Wild Rice, Zucchini, Cheese, Eggs, Not Your Typical Muffin Recipe!! Lunch?
I love non muffin muffins as I call them, anything muffin tin size. Through the years when I mentioned to my teenagers and my husband "I am tired of the same thing day in and day out for meals" I got the look. That meant I was going to get creative and sometimes that could work out great and other times it could by scary. I, on the other hand, loved when I felt that way because I loved creating in my kitchen and if they ate it fine and if not they could fix what they wanted, worked for me, my kids can cook!! Today I had something on my menu I knew my husband would be happy with, but me not so much, so I got creative once again.
I had some shredded zucchini hanging out leftover from another recipe, and I had some wild rice in my cupboard, and always have my fresh chicken eggs, bless their hearts for still laying in this weather, and always always cheeses and spices galore so here we go, this is what I did:
Oven 375 Time: 20-25 minutes
About 3 cups of shredded zucchini, drained well, this is important
1 heaping cup of precooked wild rice (feel free to use the precooked types in the stores these days, I do) or rice of choice
1/4 cup of parmesan cheese
Spices of choice to taste (I used turmeric, bl pepper and herbes de provence)
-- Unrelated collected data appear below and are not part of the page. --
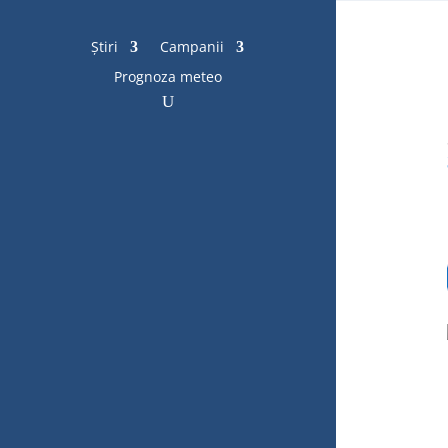
Știri
Campanii
Prognoza meteo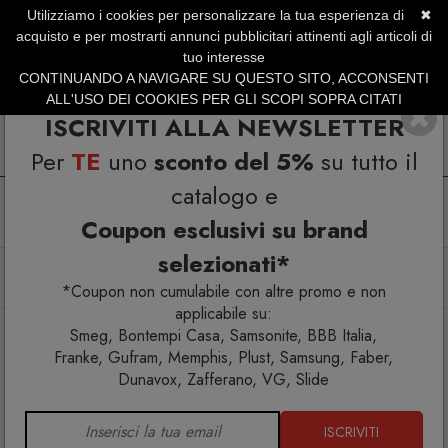
Utilizziamo i cookies per personalizzare la tua esperienza di
✖
SERVIZIO CLIENTI +39.0773.470.562
acquisto e per mostrarti annunci pubblicitari attinenti agli articoli di
SUMMER SALES | Fino al 31 Agosto
tuo interesse
CONTINUANDO A NAVIGARE SU QUESTO SITO, ACCONSENTI
ALL'USO DEI COOKIES PER GLI SCOPI SOPRA CITATI
ISCRIVITI ALLA NEWSLETTER
Per
TE
uno
sconto del 5%
su tutto il
catalogo e
Coupon esclusivi su brand
selezionati*
Home
Arredo interno
Mobili contenitori
Gufram Globe Mobile contenitore
*Coupon non cumulabile con altre promo e non
applicabile su:
Smeg, Bontempi Casa, Samsonite, BBB Italia,
Franke, Gufram, Memphis, Plust, Samsung, Faber,
Dunavox, Zafferano, VG, Slide
ISCRIVITI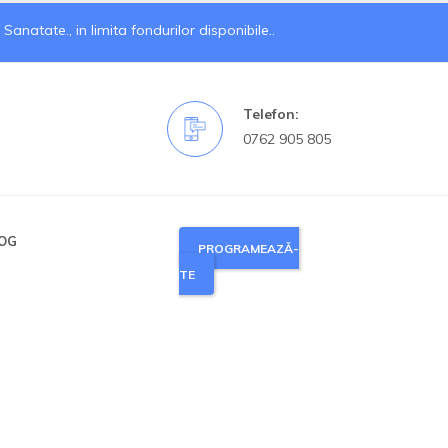
natate., in limita fondurilor disponibile..
Telefon:
0762 905 805
OG
PROGRAMEAZĂ-
TE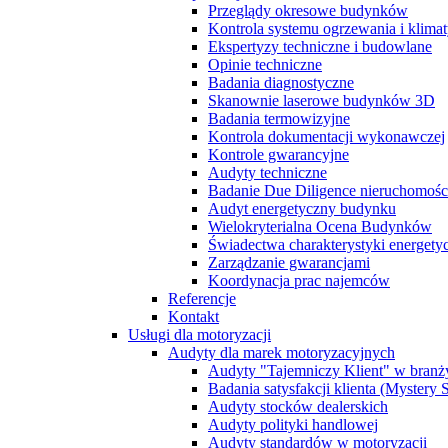
Przeglądy okresowe budynków
Kontrola systemu ogrzewania i klimat
Ekspertyzy techniczne i budowlane
Opinie techniczne
Badania diagnostyczne
Skanownie laserowe budynków 3D
Badania termowizyjne
Kontrola dokumentacji wykonawczej
Kontrole gwarancyjne
Audyty techniczne
Badanie Due Diligence nieruchomoś
Audyt energetyczny budynku
Wielokryterialna Ocena Budynków
Świadectwa charakterystyki energet
Zarządzanie gwarancjami
Koordynacja prac najemców
Referencje
Kontakt
Usługi dla motoryzacji
Audyty dla marek motoryzacyjnych
Audyty "Tajemniczy Klient" w branż
Badania satysfakcji klienta (Mystery
Audyty stocków dealerskich
Audyty polityki handlowej
Audyty standardów w motoryzacji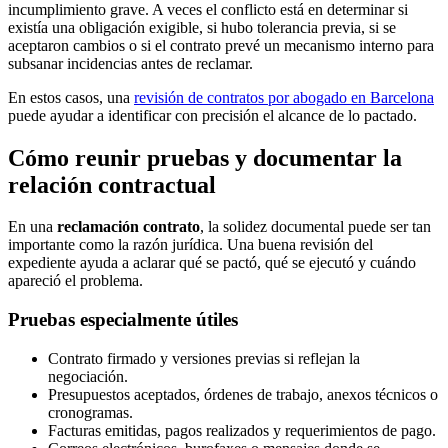
incumplimiento grave. A veces el conflicto está en determinar si
existía una obligación exigible, si hubo tolerancia previa, si se
aceptaron cambios o si el contrato prevé un mecanismo interno para
subsanar incidencias antes de reclamar.
En estos casos, una
revisión de contratos por abogado en Barcelona
puede ayudar a identificar con precisión el alcance de lo pactado.
Cómo reunir pruebas y documentar la
relación contractual
En una
reclamación contrato
, la solidez documental puede ser tan
importante como la razón jurídica. Una buena revisión del
expediente ayuda a aclarar qué se pactó, qué se ejecutó y cuándo
apareció el problema.
Pruebas especialmente útiles
Contrato firmado y versiones previas si reflejan la
negociación.
Presupuestos aceptados, órdenes de trabajo, anexos técnicos o
cronogramas.
Facturas emitidas, pagos realizados y requerimientos de pago.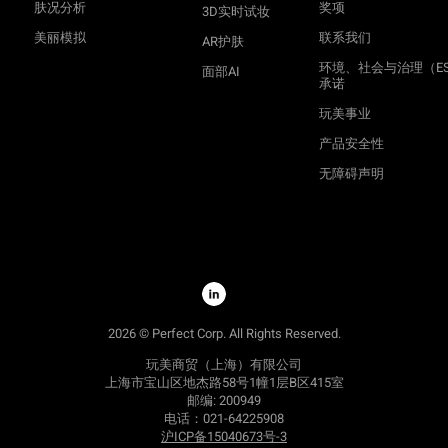
肤况分析
奖项
3D实时试妆
美丽模拟
联系我们
AR护肤
环境、社会与治理（E
面部AI
承诺
玩美事业
产品安全性
无障碍声明
2026 © Perfect Corp. All Rights Reserved.
玩美商贸（上海）有限公司
上海市宝山区地杰路58号1幢1层B区415室
邮编: 200949
电话：021-64225908
沪ICP备15040673号-3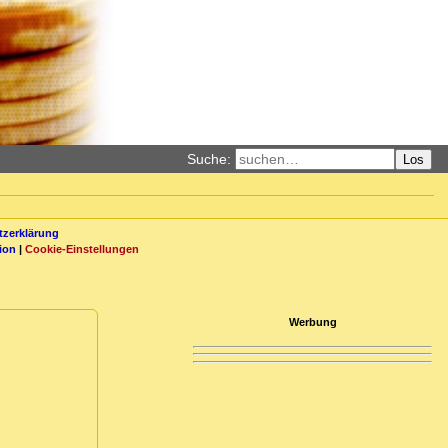
Suche:
Los
zerklärung
ion
|
Cookie-Einstellungen
Werbung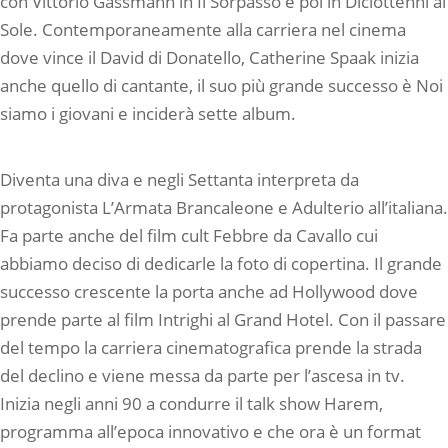
con Vittorio Gassmann in Il Sorpasso e poi in Diciottenni al
Sole. Contemporaneamente alla carriera nel cinema
dove vince il David di Donatello, Catherine Spaak inizia
anche quello di cantante, il suo più grande successo è Noi
siamo i giovani e inciderà sette album.
Diventa una diva e negli Settanta interpreta da
protagonista L’Armata Brancaleone e Adulterio all’italiana.
Fa parte anche del film cult Febbre da Cavallo cui
abbiamo deciso di dedicarle la foto di copertina. Il grande
successo crescente la porta anche ad Hollywood dove
prende parte al film Intrighi al Grand Hotel. Con il passare
del tempo la carriera cinematografica prende la strada
del declino e viene messa da parte per l’ascesa in tv.
Inizia negli anni 90 a condurre il talk show Harem,
programma all’epoca innovativo e che ora è un format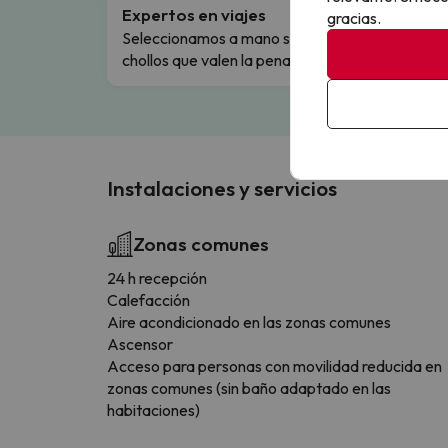
Expertos en viajes
Cance
gracias.
Seleccionamos a mano solo los
Cambio
chollos que valen la pena.
flexibi
Instalaciones y servicios
Zonas comunes
24 h recepción
Calefacción
Aire acondicionado en las zonas comunes
Ascensor
Acceso para personas con movilidad reducida en
zonas comunes (sin baño adaptado en las
habitaciones)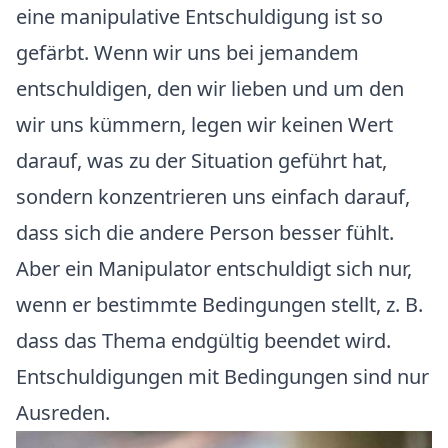
eine manipulative Entschuldigung ist so
gefärbt. Wenn wir uns bei jemandem
entschuldigen, den wir lieben und um den
wir uns kümmern, legen wir keinen Wert
darauf, was zu der Situation geführt hat,
sondern konzentrieren uns einfach darauf,
dass sich die andere Person besser fühlt.
Aber ein Manipulator entschuldigt sich nur,
wenn er bestimmte Bedingungen stellt, z. B.
dass das Thema endgültig beendet wird.
Entschuldigungen mit Bedingungen sind nur
Ausreden.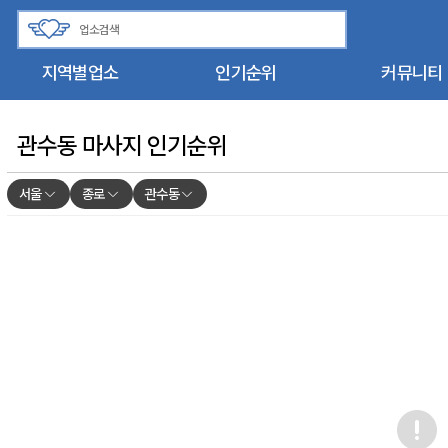
지역별업소
인기순위
커뮤니티
관수동 마사지 인기순위
서울
종로
관수동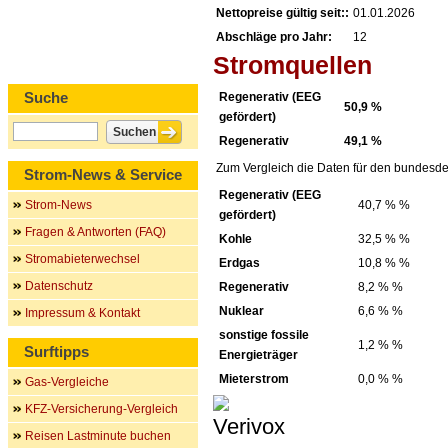
Nettopreise gültig seit::
01.01.2026
Abschläge pro Jahr:
12
Stromquellen
Suche
Regenerativ (EEG
50,9 %
gefördert)
Regenerativ
49,1 %
Zum Vergleich die Daten für den bundesde
Strom-News & Service
Regenerativ (EEG
Strom-News
40,7 % %
gefördert)
Fragen & Antworten (FAQ)
Kohle
32,5 % %
Stromabieterwechsel
Erdgas
10,8 % %
Datenschutz
Regenerativ
8,2 % %
Nuklear
6,6 % %
Impressum & Kontakt
sonstige fossile
1,2 % %
Surftipps
Energieträger
Mieterstrom
0,0 % %
Gas-Vergleiche
KFZ-Versicherung-Vergleich
Reisen Lastminute buchen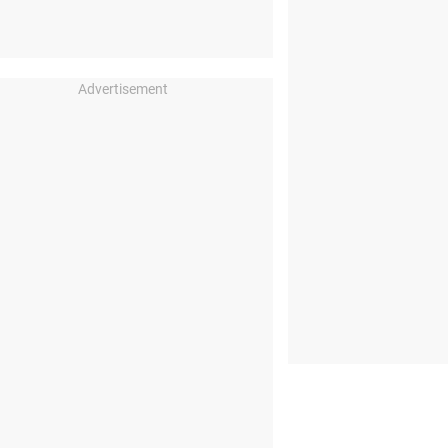
Advertisement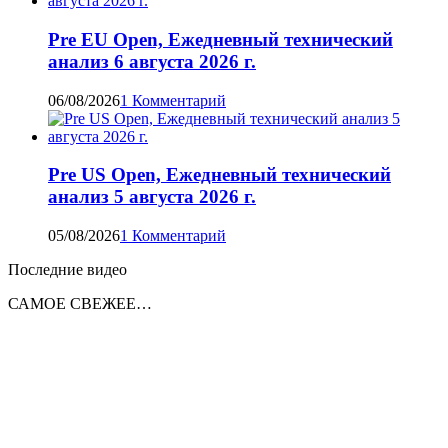
Pre EU Open, Ежедневный технический
анализ 6 августа 2026 г.
06/08/2026
1 Комментарий
Pre US Open, Ежедневный технический
анализ 5 августа 2026 г.
05/08/2026
1 Комментарий
Последние видео
САМОЕ СВЕЖЕЕ…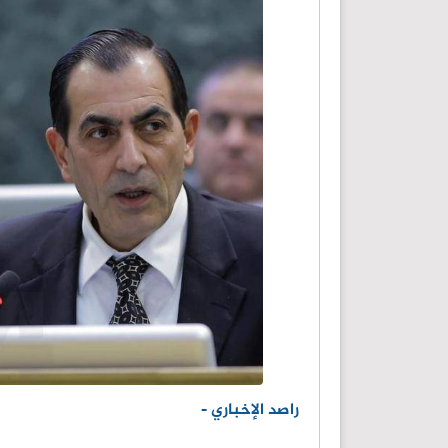
راصد الإخباري -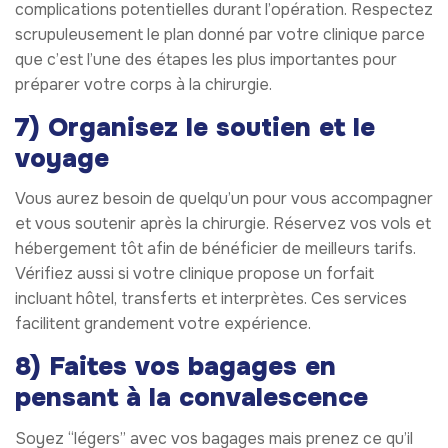
complications potentielles durant l’opération. Respectez
scrupuleusement le plan donné par votre clinique parce
que c’est l’une des étapes les plus importantes pour
préparer votre corps à la chirurgie.
7) Organisez le soutien et le
voyage
Vous aurez besoin de quelqu’un pour vous accompagner
et vous soutenir après la chirurgie. Réservez vos vols et
hébergement tôt afin de bénéficier de meilleurs tarifs.
Vérifiez aussi si votre clinique propose un forfait
incluant hôtel, transferts et interprètes. Ces services
facilitent grandement votre expérience.
8) Faites vos bagages en
pensant à la convalescence
Soyez “légers” avec vos bagages mais prenez ce qu’il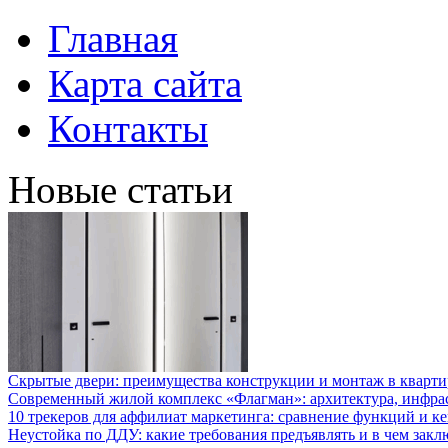
Главная
Карта сайта
Контакты
Новые статьи
Скрытые двери: преимущества конструкции и монтаж в кварти
Современный жилой комплекс «Флагман»: архитектура, инфра
10 трекеров для аффилиат маркетинга: сравнение функций и к
Неустойка по ДДУ: какие требования предъявлять и в чем закл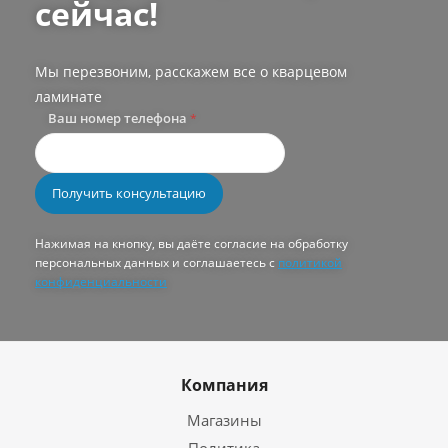
сейчас!
Мы перезвоним, расскажем все о кварцевом
ламинате
Ваш номер телефона
*
Нажимая на кнопку, вы даёте согласие на обработку
персональных данных и соглашаетесь с
политикой
конфиденциальности
Компания
Магазины
Политика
Filled my lightly sprayed muffin tins 3/4 full
Baked at 375 for 25 minutes
Please note: Time and amount will depend on size of your muffins, test by pressing on top and if solid they are done, or knife test as you would a quiche!!
Let sit 5 minutes, remove from tins
I served mine with salsa and greek yogurt, sour cream is great also with these!!
These reheat great, have not tried freezing so am not sure that would work or not!